Pencegahan pengendalian penyakit NTD ini kata Kasie Yudi bisa dilakukan melalui dua hal yakni peningkatan kompetensi atau kemampuan petugas kesehatan/ organisasi profesi seperti IDI atau PPNI dan merekrut organisasi kemasyarakatan. Kemudian dalam keterangannya terkait kusta, Kasie Yudi mengatakan kusta dapat menular apalagi jika pengobatan atau penanganannya tidak tepat atau tidak tuntas akan menyebabkan kecacatan. Maka dari itu menurutnya peran serta masyarakat sangat dibutuhkan. “Misal ada gejala kusta seperti panu yang merupakan gejala awal kusta. Kalau masyarakat yang tidak tahu mungkin akan menganggap panu biasa. Tapi kalau misal panu mati rasa itu seharusnya sudah curiga.

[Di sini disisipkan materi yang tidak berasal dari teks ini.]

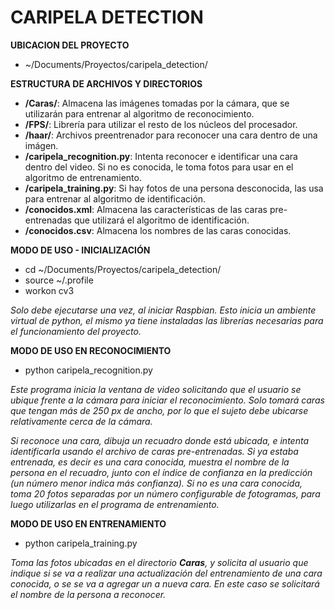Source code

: CARIPELA DETECTION
====================

**UBICACION DEL PROYECTO**
* ~/Documents/Proyectos/caripela_detection/

**ESTRUCTURA DE ARCHIVOS Y DIRECTORIOS**
* **/Caras/**: Almacena las imágenes tomadas por la cámara, que se utilizarán para entrenar al algoritmo de reconocimiento.
* **/FPS/**: Librería para utilizar el resto de los núcleos del procesador.
* **/haar/**: Archivos preentrenador para reconocer una cara dentro de una imágen.
* **/caripela_recognition.py**: Intenta reconocer e identificar una cara dentro del video. Si no es conocida, le toma fotos para usar en el algoritmo de entrenamiento.
* **/caripela_training.py**: Si hay fotos de una persona desconocida, las usa para entrenar al algoritmo de identificación.
* **/conocidos.xml**: Almacena las características de las caras pre-entrenadas que utilizará el algoritmo de identificación.
* **/conocidos.csv**: Almacena los nombres de las caras conocidas.

**MODO DE USO - INICIALIZACIÓN**
* cd ~/Documents/Proyectos/caripela_detection/
* source ~/.profile
* workon cv3

*Solo debe ejecutarse una vez, al iniciar Raspbian. Esto inicia un ambiente virtual de python, el mismo ya tiene instaladas las librerías necesarias para el funcionamiento del proyecto.*

**MODO DE USO EN RECONOCIMIENTO**
* python caripela_recognition.py 

*Este programa inicia la ventana de video solicitando que el usuario se ubique frente a la cámara para iniciar el reconocimiento. Solo tomará caras que tengan más de 250 px de ancho, por lo que el sujeto debe ubicarse relativamente cerca de la cámara.*

*Si reconoce una cara, dibuja un recuadro donde está ubicada, e intenta identificarla usando el archivo de caras pre-entrenadas. Si ya estaba entrenada, es decir es una cara conocida, muestra el nombre de la persona en el recuadro, junto con el índice de confianza en la predicción (un número menor indica más confianza).
Si no es una cara conocida, toma 20 fotos separadas por un número configurable de fotogramas, para luego utilizarlas en el programa de entrenamiento.*

**MODO DE USO EN ENTRENAMIENTO**
* python caripela_training.py 

*Toma las fotos ubicadas en el directorio __Caras__, y solicita al usuario que indique si se va a realizar una actualización del entrenamiento de una cara conocida, o se se va a agregar un a nueva cara. En este caso se solicitará el nombre de la persona a reconocer.*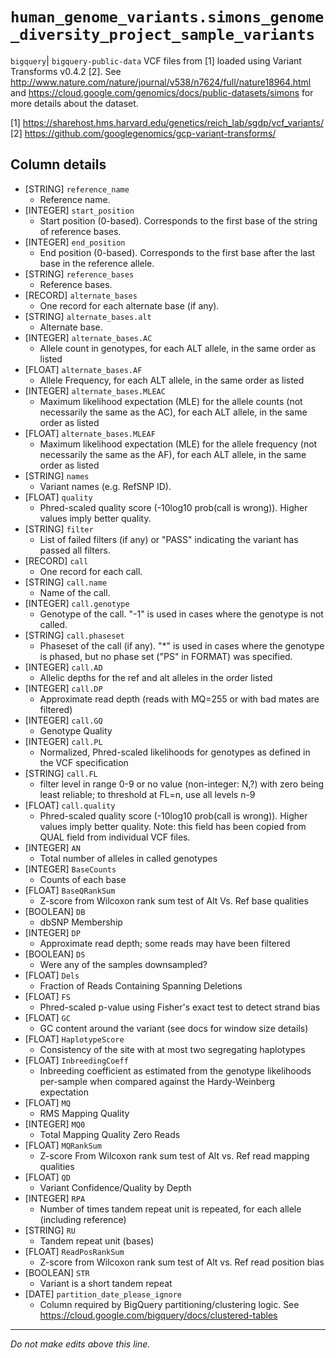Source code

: # `human_genome_variants.simons_genome_diversity_project_sample_variants`
`bigquery`| `bigquery-public-data`
VCF files from [1] loaded using Variant Transforms v0.4.2 [2].
See http://www.nature.com/nature/journal/v538/n7624/full/nature18964.html and https://cloud.google.com/genomics/docs/public-datasets/simons for more details about the dataset.

[1] https://sharehost.hms.harvard.edu/genetics/reich_lab/sgdp/vcf_variants/
[2] https://github.com/googlegenomics/gcp-variant-transforms/

## Column details
* [STRING]    `reference_name`
  - Reference name.
* [INTEGER]   `start_position`
  - Start position (0-based). Corresponds to the first base of the string of reference bases.
* [INTEGER]   `end_position`
  - End position (0-based). Corresponds to the first base after the last base in the reference allele.
* [STRING]    `reference_bases`
  - Reference bases.
* [RECORD]    `alternate_bases`
  - One record for each alternate base (if any).
* [STRING]    `alternate_bases.alt`
  - Alternate base.
* [INTEGER]   `alternate_bases.AC`
  - Allele count in genotypes, for each ALT allele, in the same order as listed
* [FLOAT]     `alternate_bases.AF`
  - Allele Frequency, for each ALT allele, in the same order as listed
* [INTEGER]   `alternate_bases.MLEAC`
  - Maximum likelihood expectation (MLE) for the allele counts (not necessarily the same as the AC), for each ALT allele, in the same order as listed
* [FLOAT]     `alternate_bases.MLEAF`
  - Maximum likelihood expectation (MLE) for the allele frequency (not necessarily the same as the AF), for each ALT allele, in the same order as listed
* [STRING]    `names`
  - Variant names (e.g. RefSNP ID).
* [FLOAT]     `quality`
  - Phred-scaled quality score (-10log10 prob(call is wrong)). Higher values imply better quality.
* [STRING]    `filter`
  - List of failed filters (if any) or "PASS" indicating the variant has passed all filters.
* [RECORD]    `call`
  - One record for each call.
* [STRING]    `call.name`
  - Name of the call.
* [INTEGER]   `call.genotype`
  - Genotype of the call. "-1" is used in cases where the genotype is not called.
* [STRING]    `call.phaseset`
  - Phaseset of the call (if any). "*" is used in cases where the genotype is phased, but no phase set ("PS" in FORMAT) was specified.
* [INTEGER]   `call.AD`
  - Allelic depths for the ref and alt alleles in the order listed
* [INTEGER]   `call.DP`
  - Approximate read depth (reads with MQ=255 or with bad mates are filtered)
* [INTEGER]   `call.GQ`
  - Genotype Quality
* [INTEGER]   `call.PL`
  - Normalized, Phred-scaled likelihoods for genotypes as defined in the VCF specification
* [STRING]    `call.FL`
  - filter level in range 0-9 or no value (non-integer: N,?) with zero being least reliable; to threshold at FL=n, use all levels n-9
* [FLOAT]     `call.quality`
  - Phred-scaled quality score (-10log10 prob(call is wrong)). Higher values imply better quality.
Note: this field has been copied from QUAL field from individual VCF files.
* [INTEGER]   `AN`
  - Total number of alleles in called genotypes
* [INTEGER]   `BaseCounts`
  - Counts of each base
* [FLOAT]     `BaseQRankSum`
  - Z-score from Wilcoxon rank sum test of Alt Vs. Ref base qualities
* [BOOLEAN]   `DB`
  - dbSNP Membership
* [INTEGER]   `DP`
  - Approximate read depth; some reads may have been filtered
* [BOOLEAN]   `DS`
  - Were any of the samples downsampled?
* [FLOAT]     `Dels`
  - Fraction of Reads Containing Spanning Deletions
* [FLOAT]     `FS`
  - Phred-scaled p-value using Fisher's exact test to detect strand bias
* [FLOAT]     `GC`
  - GC content around the variant (see docs for window size details)
* [FLOAT]     `HaplotypeScore`
  - Consistency of the site with at most two segregating haplotypes
* [FLOAT]     `InbreedingCoeff`
  - Inbreeding coefficient as estimated from the genotype likelihoods per-sample when compared against the Hardy-Weinberg expectation
* [FLOAT]     `MQ`
  - RMS Mapping Quality
* [INTEGER]   `MQ0`
  - Total Mapping Quality Zero Reads
* [FLOAT]     `MQRankSum`
  - Z-score From Wilcoxon rank sum test of Alt vs. Ref read mapping qualities
* [FLOAT]     `QD`
  - Variant Confidence/Quality by Depth
* [INTEGER]   `RPA`
  - Number of times tandem repeat unit is repeated, for each allele (including reference)
* [STRING]    `RU`
  - Tandem repeat unit (bases)
* [FLOAT]     `ReadPosRankSum`
  - Z-score from Wilcoxon rank sum test of Alt vs. Ref read position bias
* [BOOLEAN]   `STR`
  - Variant is a short tandem repeat
* [DATE]      `partition_date_please_ignore`
  - Column required by BigQuery partitioning/clustering logic. See https://cloud.google.com/bigquery/docs/clustered-tables

-------------------------------------------------------------------------------
*Do not make edits above this line.*
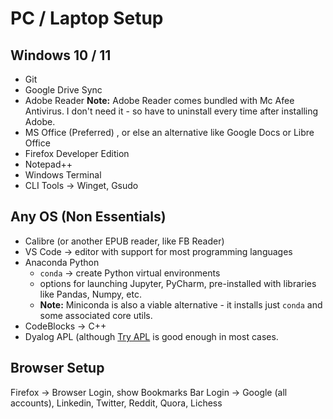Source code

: # PC / Laptop Setup

## Windows 10 / 11
- Git
- Google Drive Sync
- Adobe Reader 
  **Note:** Adobe Reader comes bundled with Mc Afee Antivirus. I don't need it - so have to uninstall every time after installing Adobe.
- MS Office (Preferred) , or else an alternative like Google Docs or Libre Office
- Firefox Developer Edition
- Notepad++
- Windows Terminal
- CLI Tools -> Winget, Gsudo


## Any OS (Non Essentials)
- Calibre (or another EPUB reader, like FB Reader)
- VS Code -> editor with support for most programming languages
- Anaconda Python 
  - `conda` -> create Python virtual environments
  - options for launching Jupyter, PyCharm, pre-installed with libraries like Pandas, Numpy, etc.
  - **Note:** Miniconda is also a viable alternative - it installs just `conda` and some associated core utils.
- CodeBlocks -> C++
- Dyalog APL (although [Try APL](tryapl.org) is good enough in most cases.


## Browser Setup
Firefox -> Browser Login, show Bookmarks Bar
Login -> Google (all accounts), Linkedin, Twitter, Reddit, Quora, Lichess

Namun selain itu, diagnosa kusta juga memerlukan hasil dari laboratorium, dan kalau dibiarkan (kusta) ini akan menyerang syaraf,” tambahnya.

Dalam mencegah kusta, Dinkes Jabar melalui bidang P2PM dibantu NLR (Netherland Reprosi) bntu jabar untuk melakukan kegiatan inovatif seperti PEP (Post Exposure Prophylaxis). “Jadi apabila ada satu orang yang positif kusta, nantinya akan dilakukan 3T seperti covid. 3T ini mencakup tracing, testing, pengobatan. Kalau positif, nanti kriterianya akan masuk PB atau MB. Secara teknis PB bercaknya kurang dari 5 MB sedangkan PB lebih dari 5 MB. Pengobatannya pun berbeda, kalau PB itu 6 bulan sedangkan MB itu 12 bulan,” kata Kasie Yudi. Selanjutnya, dalam melakukan pencegahan terhadap rabies, menurut Kasie Yudi bisa dicegah melalui vaksin terhadap hewan berdarah panas seperti anjing atau monyet. Hanya saja harga per dosisnya lumayan mahal karena bisa mencapai Rp 1.5 juta. “Kalau digigit (hewan rabies), cuci pakai detergen 15 menit secara terus-menerus lalu pakai obat merah dan lapor ke ptugas kesehatan,” tutupnya.